== EXPLORE THE MATERIAL ==
1. The sermon calls St Paul's words "He has delivered us from the power of darkness and conveyed us into the Kingdom of His Son" creation language. In one to three sentences, explain why.
2. Turn the paragraph of the sermon that begins "St Luke gives us the dramatic moment" into a short bulleted list that keeps its main facts.
3. From the sermon, pull out the passage starting at "St Paul’s epistle" and ending at "John, is Life.", word for word.

== EXTRACTED TEXT ==
******************************
12 - Leprosy of the Soul, Dec 9, 2018

For audio, click here

Colossians 1:12-18

Luke 17:12-19

St Paul writes to the Ephesians that, in our baptism, we were chosen in Christ by the Father “from the foundation of the world” to be holy and blameless before Him, in love. I.e., this is how and why He created us. St Paul writes that the “boundary” in which we came to be was marked out beforehand (proorizo). Christ Himself is that “boundary”, so that coming into existence within that “boundary” of Christ Himself, the Son of God, our existence is “defined” (orizo) as “sonship” in Christ. We exist for adoption by God as His own sons (and daughters) in the love of Christ.

This same doctrine is given by St Luke, as well. Tracing the genealogy of Jesus back to Adam, he identifies Adam as the “son of God” (Lk 3:38). We hear St John also teaching this same doctrine when he says: “To as many as received Him, to them He gave the power to become ‘children of God.’” (Jn 1:12)

St Paul’s epistle to the Colossians this morning sets before us the magnificence of this Christian doctrine of human nature and destiny. Christ is the Icon of the invisible God, he says. The Icon—Christ, the Really Real (cf. Heb 10:1)—is the Source of all that is. Everything comes to be in Christ, the Icon of God. Going back to St John, “Apart from Him,” therefore, “nothing came to be.” Christ is the boundary of “being”, of what exists. Outside of Him, nothing exists.

Now, St John teaches in his first epistle: “God is Light, and there is no darkness in Him at all.” And, Jesus Christ, the WORD of God who was in the beginning with the Father, and through whom all things came to be, is the True Light who illumines everyone who comes into the world. And this Light of Christ, says St John, is Life.

So, this word of St Paul’s—“He has delivered us from the power of darkness and conveyed us into the Kingdom of His Son, [the Kingdom] of love”—is creation language. He has brought us from outside the boundary of existence where everything is darkness and meaninglessness, inside the boundary of Christ and into the real existence of Life and Light, goodness and joy, and whose living substance is the love of God.

St John proclaims: “The Light has shone in the darkness, and the darkness could not comprehend it.” The Light went outside Himself, He “emptied Himself,” and went outside the boundary of Life and Light, of Himself, and descended into hell, and filled even the darkness outside the boundary with His Light and Life. The prophecy of the Psalmist is now fulfilled: “If I go even into hell, Thou art there!”

St Luke gives us the dramatic moment when this Light began to shine in the darkness of death and hell, outside the boundary of Life and Light that He had marked out before the foundation of the world. Joseph of Arimathea, he writes, took down the body of Jesus from the Cross and wrapped it in fine linen, and laid it in a Tomb. Now, this was on Friday evening. The sun, which earlier in the day had been darkened at the LORD’s crucifixion, had set. All was darkness when they laid Him in the Tomb. But, St Luke writes: “The Sabbath (i.e., Friday evening) was beginning to grow light.”
******************************
== RECORDS SHOWN ==
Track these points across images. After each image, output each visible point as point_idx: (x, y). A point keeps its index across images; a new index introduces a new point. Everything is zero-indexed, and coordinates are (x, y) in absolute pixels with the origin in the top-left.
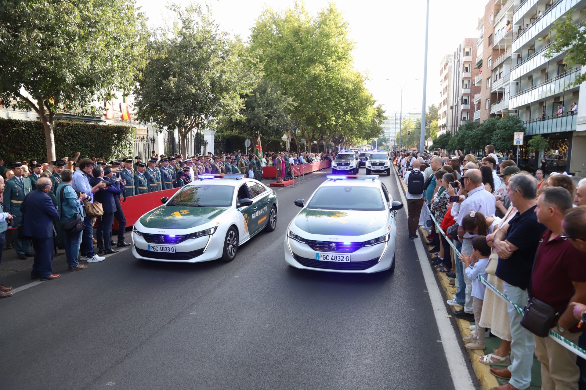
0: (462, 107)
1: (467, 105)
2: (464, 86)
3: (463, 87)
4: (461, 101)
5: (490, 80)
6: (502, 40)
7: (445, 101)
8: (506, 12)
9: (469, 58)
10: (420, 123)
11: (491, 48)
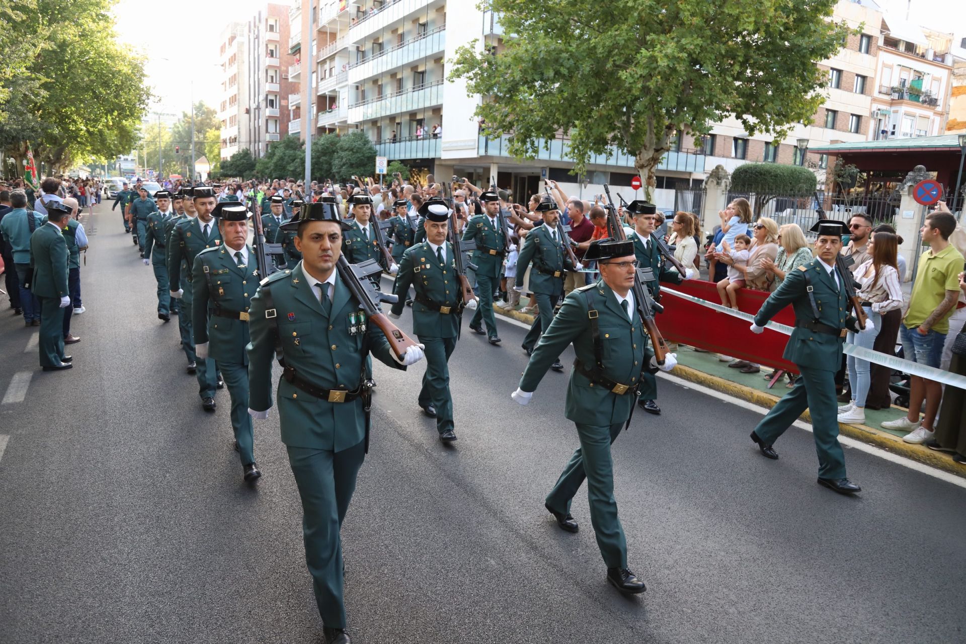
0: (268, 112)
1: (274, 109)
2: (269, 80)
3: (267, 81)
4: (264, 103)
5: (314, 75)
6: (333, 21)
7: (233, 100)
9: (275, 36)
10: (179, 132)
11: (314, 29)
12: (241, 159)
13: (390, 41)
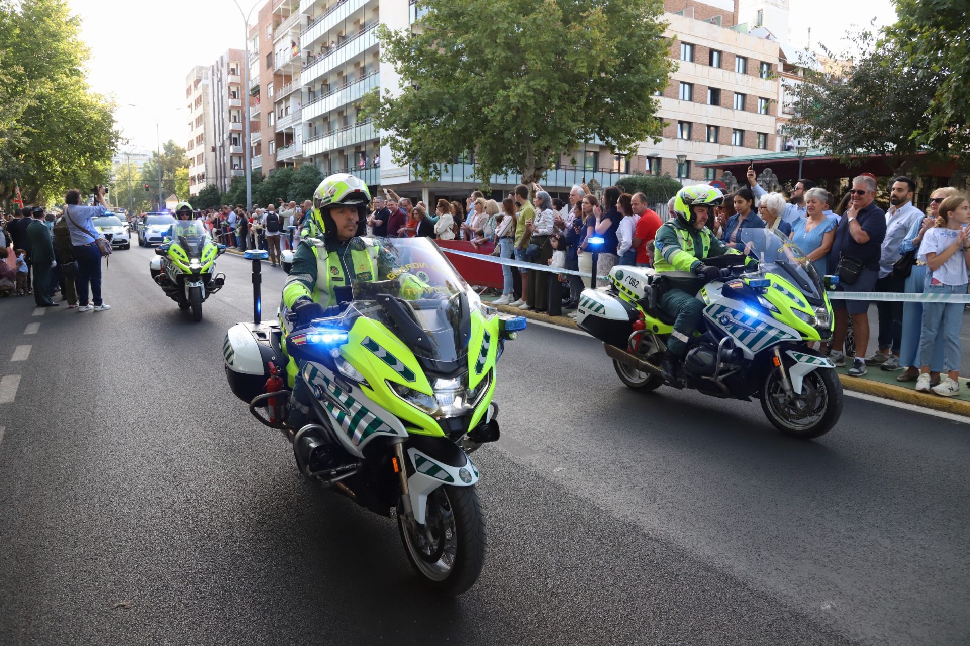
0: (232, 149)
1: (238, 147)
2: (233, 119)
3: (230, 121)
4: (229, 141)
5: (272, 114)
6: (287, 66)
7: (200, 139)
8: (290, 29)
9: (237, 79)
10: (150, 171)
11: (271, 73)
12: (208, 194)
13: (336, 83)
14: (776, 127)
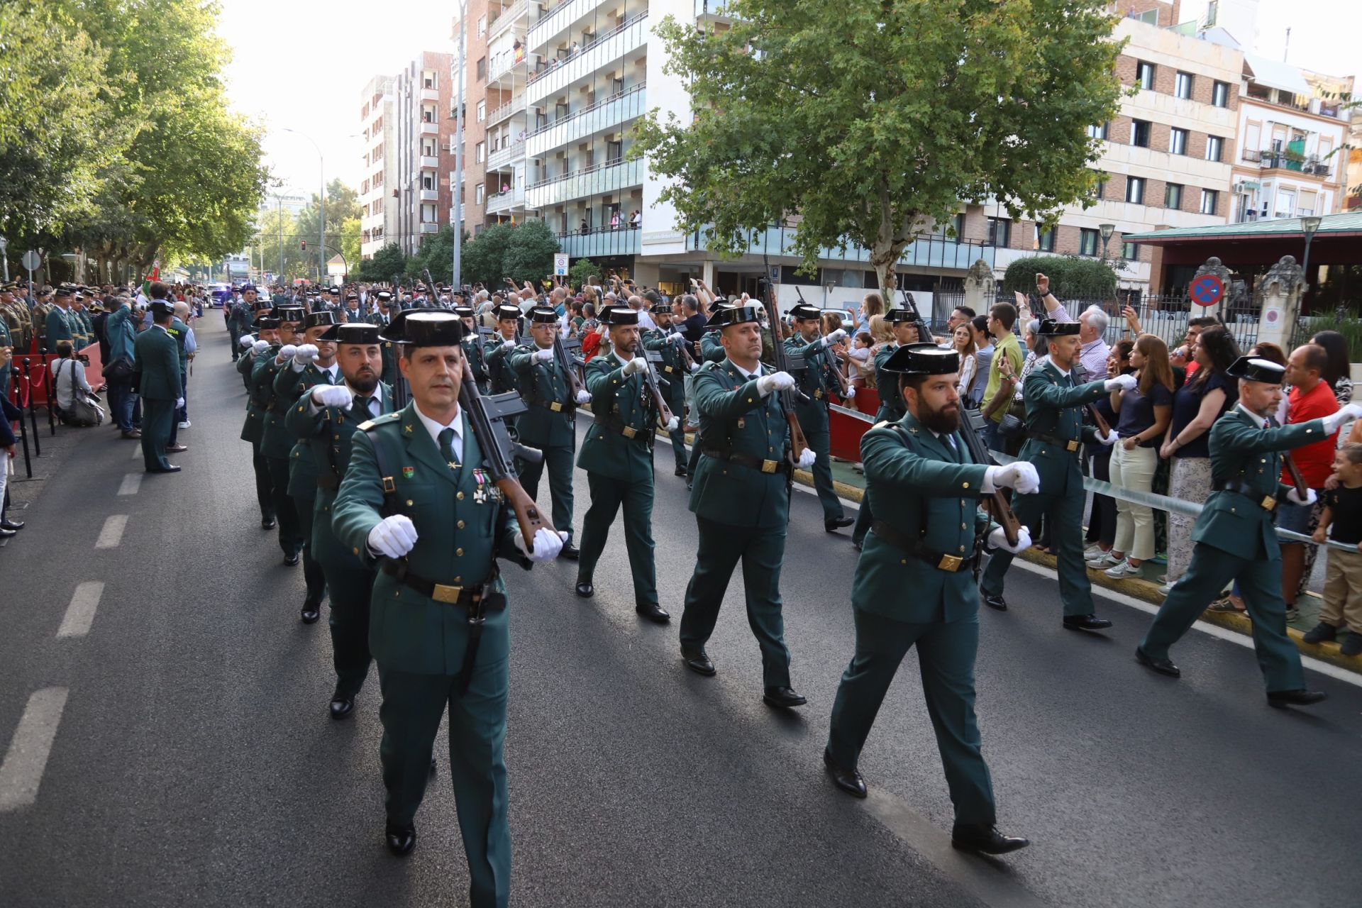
******************************
== ANSWERS TO THIS EXERCISE ==
1. The sermon says these words describe God bringing us from outside the boundary of existence, where everything is darkness and meaninglessness, to inside the boundary of Christ. There we enter the real existence of Life and Light, goodness and joy, whose living substance is the love of God.

2.
- St Luke describes the moment the Light began to shine in the darkness of death and hell, outside the boundary of Life and Light marked out before the foundation of the world.
- On Friday evening, Joseph of Arimathea took Jesus' body down from the Cross, wrapped it in fine linen and laid it in a Tomb.
- The sun had been darkened earlier that day at the crucifixion and had since set, so all was dark at the burial.
- Yet St Luke writes that the Sabbath (Friday evening) "was beginning to grow light."

3.
St Paul’s epistle to the Colossians this morning sets before us the magnificence of this Christian doctrine of human nature and destiny. Christ is the Icon of the invisible God, he says. The Icon—Christ, the Really Real (cf. Heb 10:1)—is the Source of all that is. Everything comes to be in Christ, the Icon of God. Going back to St John, “Apart from Him,” therefore, “nothing came to be.” Christ is the boundary of “being”, of what exists. Outside of Him, nothing exists.

Now, St John teaches in his first epistle: “God is Light, and there is no darkness in Him at all.” And, Jesus Christ, the WORD of God who was in the beginning with the Father, and through whom all things came to be, is the True Light who illumines everyone who comes into the world. And this Light of Christ, says St John, is Life.